The team could sketch proof-of-concept ideas but lacked the funding and backend expertise to build a scalable interactive tool. Without additional support, the project risked stalling at the concept phase (TRL 2–3) rather than advancing toward commercialization.

Tavia’s connection to academic expertise traces back to her master’s at York University, where Lassonde School of Engineering Professor, Dr. Mehdi Nourinejad served on her thesis committee. Afterward, he introduced her to SmartTO, where through the Applied Technical Project (ATP) program the team developed a Python playbook. This playbook automated the analysis of transportation and accessibility data, turning raw numbers into clear insights municipalities could act on.

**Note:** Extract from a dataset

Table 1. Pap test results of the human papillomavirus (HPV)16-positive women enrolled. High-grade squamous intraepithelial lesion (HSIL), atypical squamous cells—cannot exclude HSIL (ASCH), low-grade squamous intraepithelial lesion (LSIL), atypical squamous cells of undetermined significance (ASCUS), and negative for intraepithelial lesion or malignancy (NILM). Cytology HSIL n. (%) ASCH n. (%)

The support received from this ATP enabled TraffMobility to advance from an early-stage concept (TRL 2–3) to a validated prototype (TRL 5), creating a tool municipalities could actually test and refine. By providing access to researchers, computing expertise, and strategic guidance, SmartTO accelerated the company’s journey from idea to real-world impact.

Tavia Chow, Co-Founder & Director of Planning, TraffMobility

Concept to Prototype

With SmartTO’s support, TraffMobility advanced from early-stage concept (TRL 2) to a validated prototype (TRL 5). Access to York University’s research expertise provided the technical depth needed to make the platform real and testable.

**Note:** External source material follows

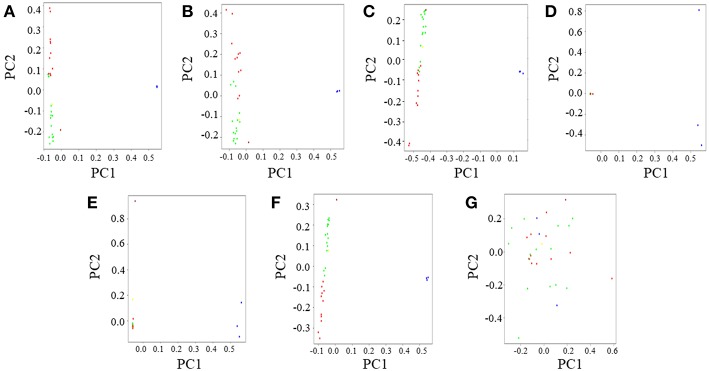
Principal Component Analysis (PCA) of gorilla genomes. PCA plots showing genetic differentiation among query gorilla genomes. The data subsets were generated using top 1,531 most informative SNPs detected through various AIMs determining approaches. (A) PCA of the CSS (354,080 SNPs); Here, the X-axis (PC1) explained 45% variance while the Y-axis (PC2) explained 23% variance of the data. (B) PCA of Infocalc-1,531; In this case, the X-axis (PC1) explained 45% variance while the Y-axis (PC2) explained only 21% variance of the data. (C) PCA of Admixture-1,531; In this case, the X-axis (PC1) explained 68% variance while the Y-axis (PC2) explained 22% variance of the data. (D) PCA of SmartPCA-1,531; Here, the X-axis (PC1) explained 88% variance while the Y-axis (PC2) explained only 6% variance of the data. (E) PCA of FST-1,531; In this case, the X-axis (PC1) explained 85% variance while the Y-axis (PC2) explained only 5% variance of the data. (F) PCA of Consensus-1,531; In this case, the X-axis (PC1) explained 82% variance while the Y-axis (PC2) explained 10% variance of the data. (G) PCA of Random-1,531; Here, the X-axis (PC1) explained 28% variance while the Y-axis (PC2) explained 24% variance of the data. Notable populations are marked with circles such that the blue circles represent eastern lowland gorillas; brown represents the cross river gorilla; and green, red and yellow represents western lowland gorillas of Cameroonian, Congolese and Equatorial Guinean ancestry, respectively. In all cases, PCA was performed in PLINK v1.9 and the top four principal components (PCs) were extracted. Top two PCs (PC1 and PC2), explaining the highest variance of the data were plotted in R v3.2.3.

Research & Technical Collaboration

Tavia worked directly with researchers at the Lassonde School of Engineering, who played a key role in validating the platform’s technical foundations and aligning it with municipal needs. This collaboration accelerated product development and ensured the solution could move toward real-world application.

Product Development Acceleration

SmartTO supported Tavia in moving from concept to implementation by providing applied research capacity and technical expertise. SmartTO’s resources allowed her to transform an early concept into a functional prototype that municipalities could begin testing.

Stakeholder Engagement

SmartTO expanded TraffMobility’s access to Ontario’s mobility ecosystem, connecting Tavia with researchers, associations, and potential municipal partners to validate assumptions and prepare for pilots. As a woman leader in transportation, she also found support through WTS (Women’s Transportation Seminar), a community that uplifts women across the industry.

With a functional prototype in place, TraffMobility’s next milestone is to refine the tool so municipalities can apply it at the neighborhood scale. The vision is for cities like Toronto to use it to identify investment priorities, test policy scenarios, and ultimately build more sustainable, connected, and livable communities.

TraffMobility is seeking municipal and industry partners interested in piloting the tool and shaping its next phase of development. By working together, the company hopes to turn the emerging concept of the 15-minute community into a practical framework for urban planning across Ontario and beyond.